Bira yapılmak üzere arpa, buğday ve malt ticaretine ilişkin yüzlerce tablet olması biranın o dönemde altın kadar kıymetli olduğunu düşündürüyor.
Sivas’ta kazılan Hitit yerleşmesi Kuşaklı’da çift sıralı arpa en yaygın kullanılan tahıldı. Bira imalathanesinde bulunan arpa taneleri, yerleşmede bulunan diğer arpa tanelerine kıyasla çok daha büyüktü. Bira yapımında kullanılan arpalar özel olarak seçiliyordu.
3200 yıl öncesine tarihlenen imalathaneden elde edilen veriler, burada biraya madımak katıldığını gösteriyor. Avrupa’da en erken 11. yüzyılda görülen ve yaygınlaşması 18. yüzyılı bulan şerbetçiotundan çok daha önce biraya tatlandırıcı ve olasılıkla ömrünü uzatmak için madımak katılıyordu.
Kamışla içerlerdi
Yine Sivas’taki Kuşaklı kazılarında günümüzden 3 bin yıl öncesine tarihlenen süzgeçli bir pipet uçluğu bulundu. Uçluk, Kuşaklı-Sarissa sarayının bira imalatı için ayrılan odasındaydı. Günümüzden neredeyse 5000 yıl önce Sümerler de birayı pipetle ortada duran derin ve ağzı dışarıya doğru açılan bir kaptan içiyordu. Bira hiçbir zaman yalnız içilen bir içecek değildi.
Bazı metinlere göre Traklar ve Frigler de uzunca bir süre birayı bir kamış boru yardımıyla geniş ağızlı kaselerden içtiler. Yine Kültepe’de Asur Ticaret Koloniler’i devrine tarihlenen mühürlerde de benzer sahneler görmek mümkündü. Bütün bu örneklerden anlaşılacağı üzere bira henüz dibine çökelti bırakan ve sadece daha sıvı kısımları içilen bir içecekti. Bu nedenle süzgeçli pipetler tercih ediliyordu.
Tanrılara adak
Sümerler için bira o kadar önemliydi ki, adı Ninkasi olan bir bira tanrıları bile vardı. Sümerler’in meşhur Gılgamış Destanı’nın yarı insan yarı hayvan kahramanı Enkidu’yu insana dönüştüren şey de ekmek ve biraydı. Belki de burada sözü edilen ekmek de son derece yaygın olarak tüketilen kekremsi bir tür malttan yapılan ekmekti. Pek çok çivi yazılı metin, Anadolu ile Mezopotamya arasında bu malttan yapılan ekmeğin ticaretinin yapıldığını yazar.

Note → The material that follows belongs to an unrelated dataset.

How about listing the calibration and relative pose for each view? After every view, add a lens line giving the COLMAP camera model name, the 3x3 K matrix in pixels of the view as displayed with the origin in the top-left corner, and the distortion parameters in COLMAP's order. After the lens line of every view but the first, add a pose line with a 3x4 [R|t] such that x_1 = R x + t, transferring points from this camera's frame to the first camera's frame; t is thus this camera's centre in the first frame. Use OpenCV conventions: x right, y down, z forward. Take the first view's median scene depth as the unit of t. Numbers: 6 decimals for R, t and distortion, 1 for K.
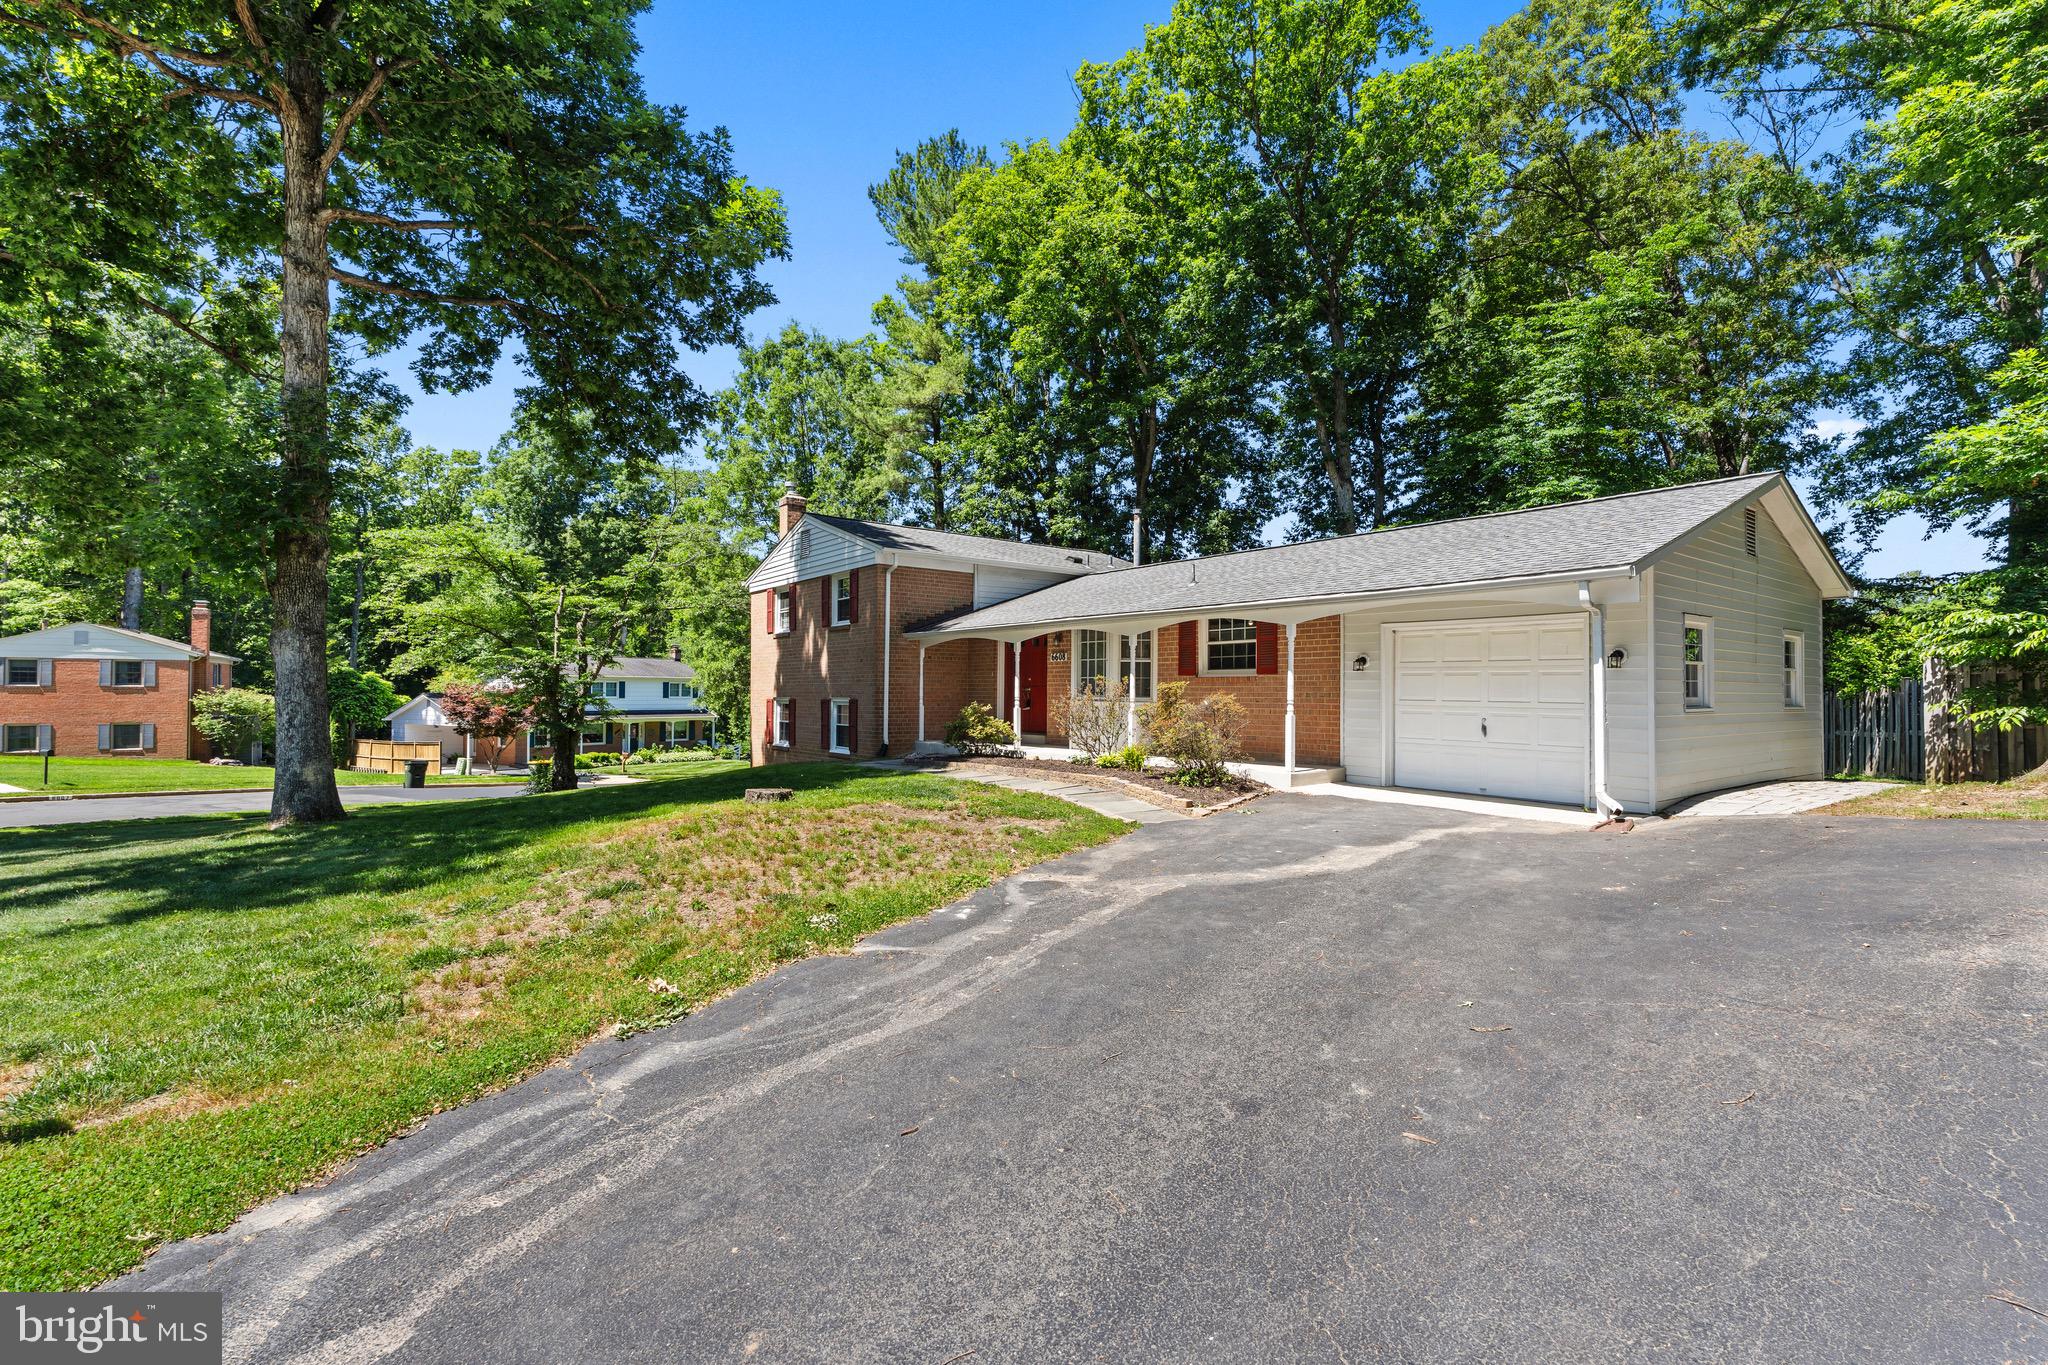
lens RADIAL K [[930.7, 0, 1024.0], [0, 930.7, 682.5], [0, 0, 1]] dist [-0.000267, -0.000004]
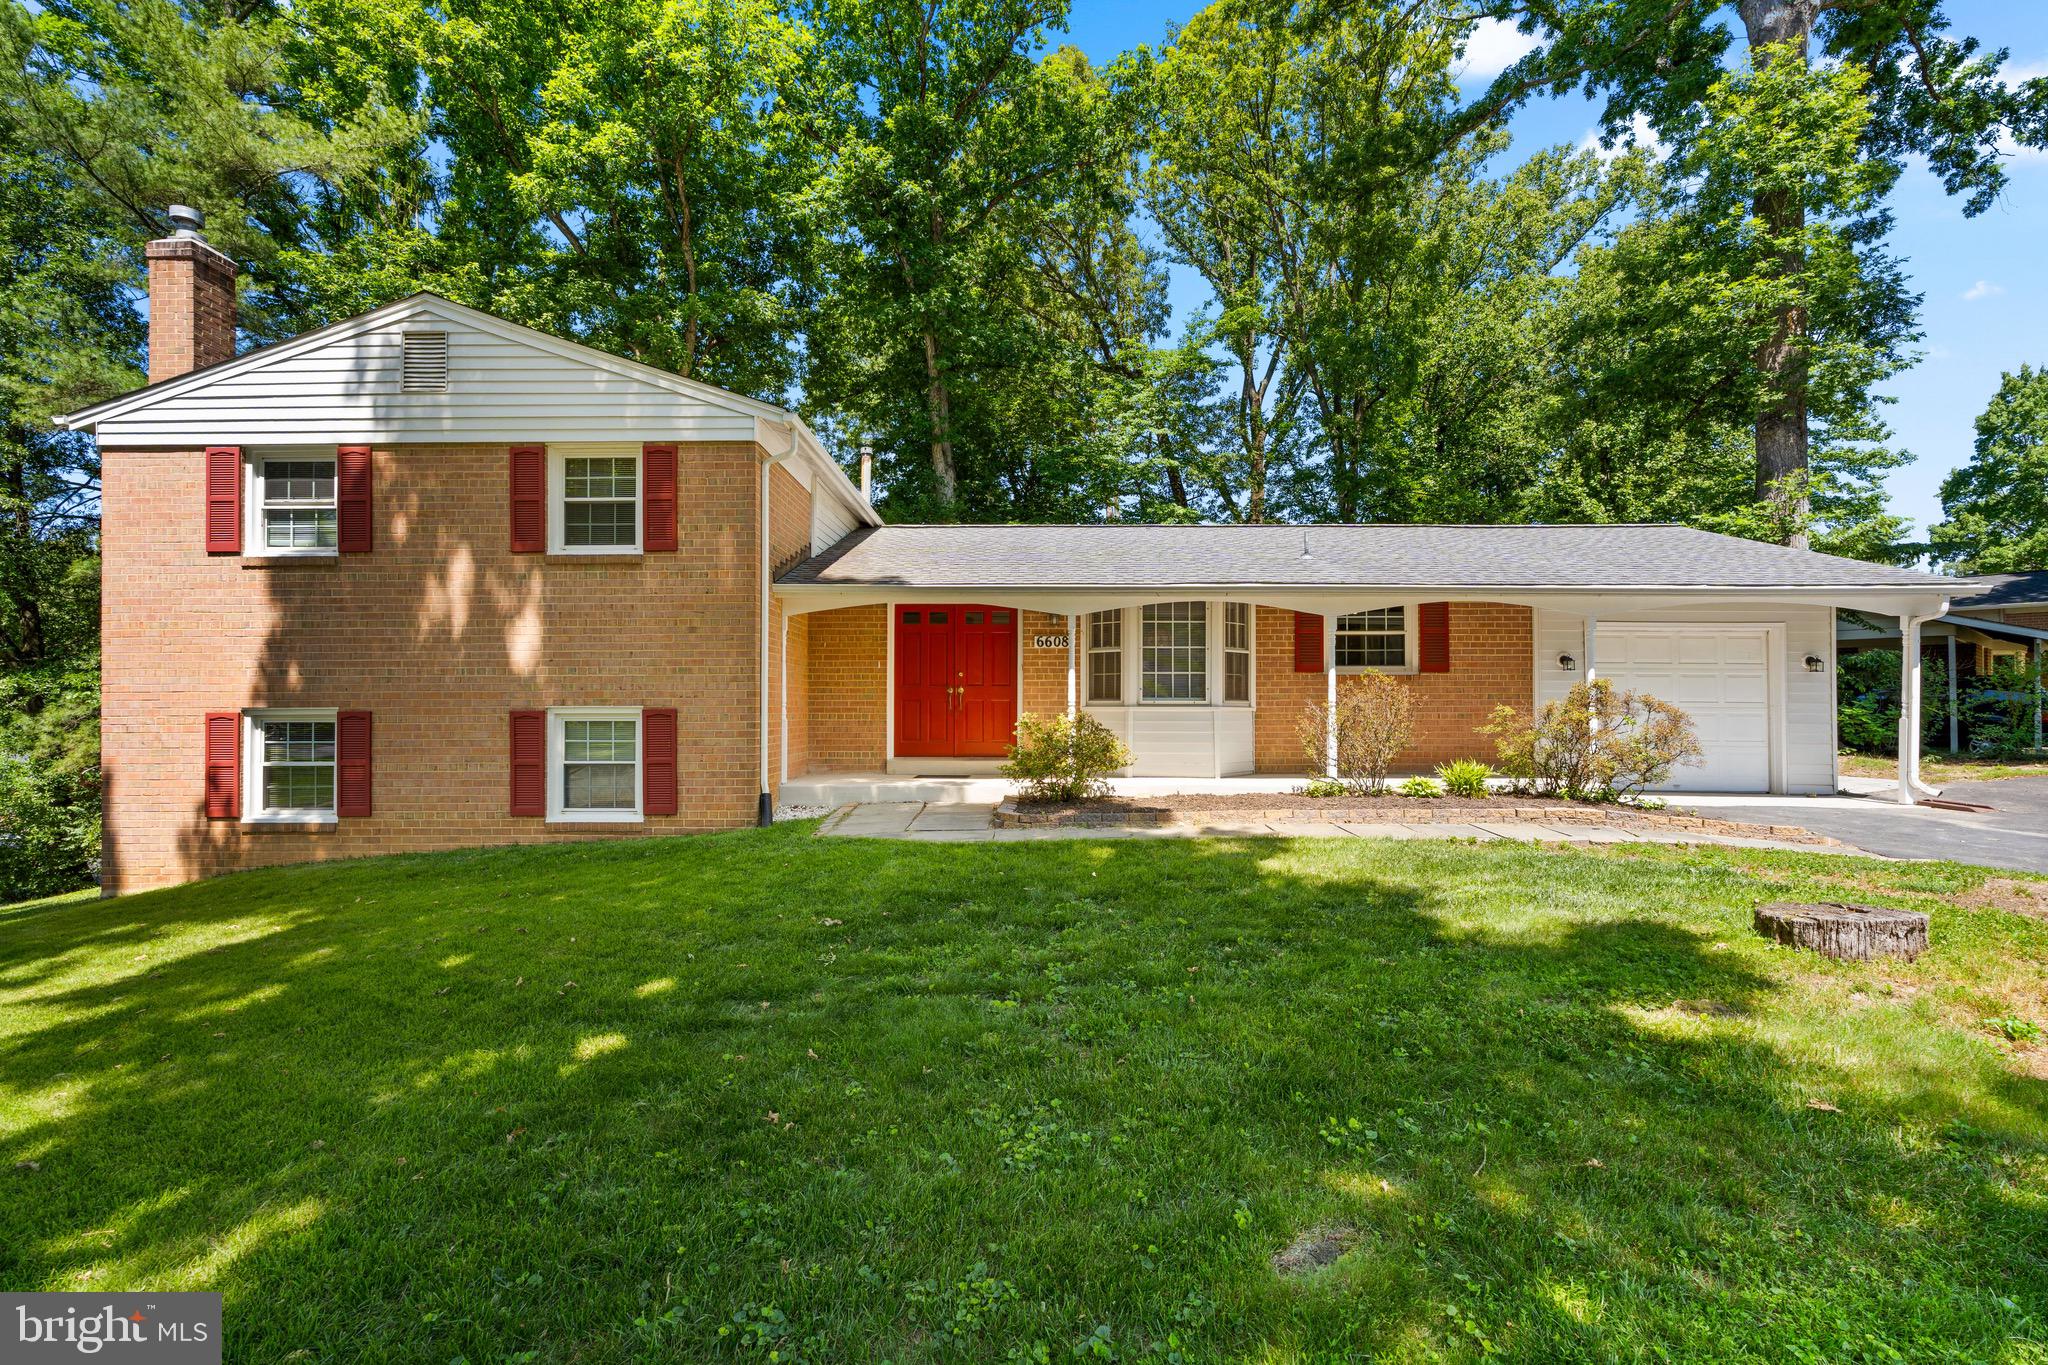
lens RADIAL K [[910.7, 0, 1024.0], [0, 910.7, 682.5], [0, 0, 1]] dist [0.002384, 0.000138]
pose [[0.626867, 0.016135, 0.778959, -0.460984], [-0.007052, 0.999862, -0.015035, 0.010958], [-0.779094, 0.003932, 0.626895, 0.584289]]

Sadece Sümerler değil, Hititler’d e de arpanın maltlaştırılması ile yapılan bir tür acı ekmek günlük tüketimin bir parçasıdır. Malt, yani çimlendirilmiş arpadan yapılmış bir tür yemek ve puding benzeri bir yiyecek de belirli törenlerde tüketilirdi. Arpanın çimlendirilmesiyle elde edilen malt sadece ekmek ve puding için değil, birada da giderek yaygınlaşmaya başlamıştı. Malt birası Hititler’in kutladığı 170 kadar bayramın merkezindeki içecekti. Üç gün süren yedi ayrı kutlamayı kapsayan Karahna törenlerinde halk tanrılara adak vermek zorundaydı. Boğazköy’de bulunan 3300 yıl öncesine ait bir tablet “yıl içinde onlara 4 sığır, 39 koyun, 24 ölçek un, 25 kap bira verirler” şeklinde.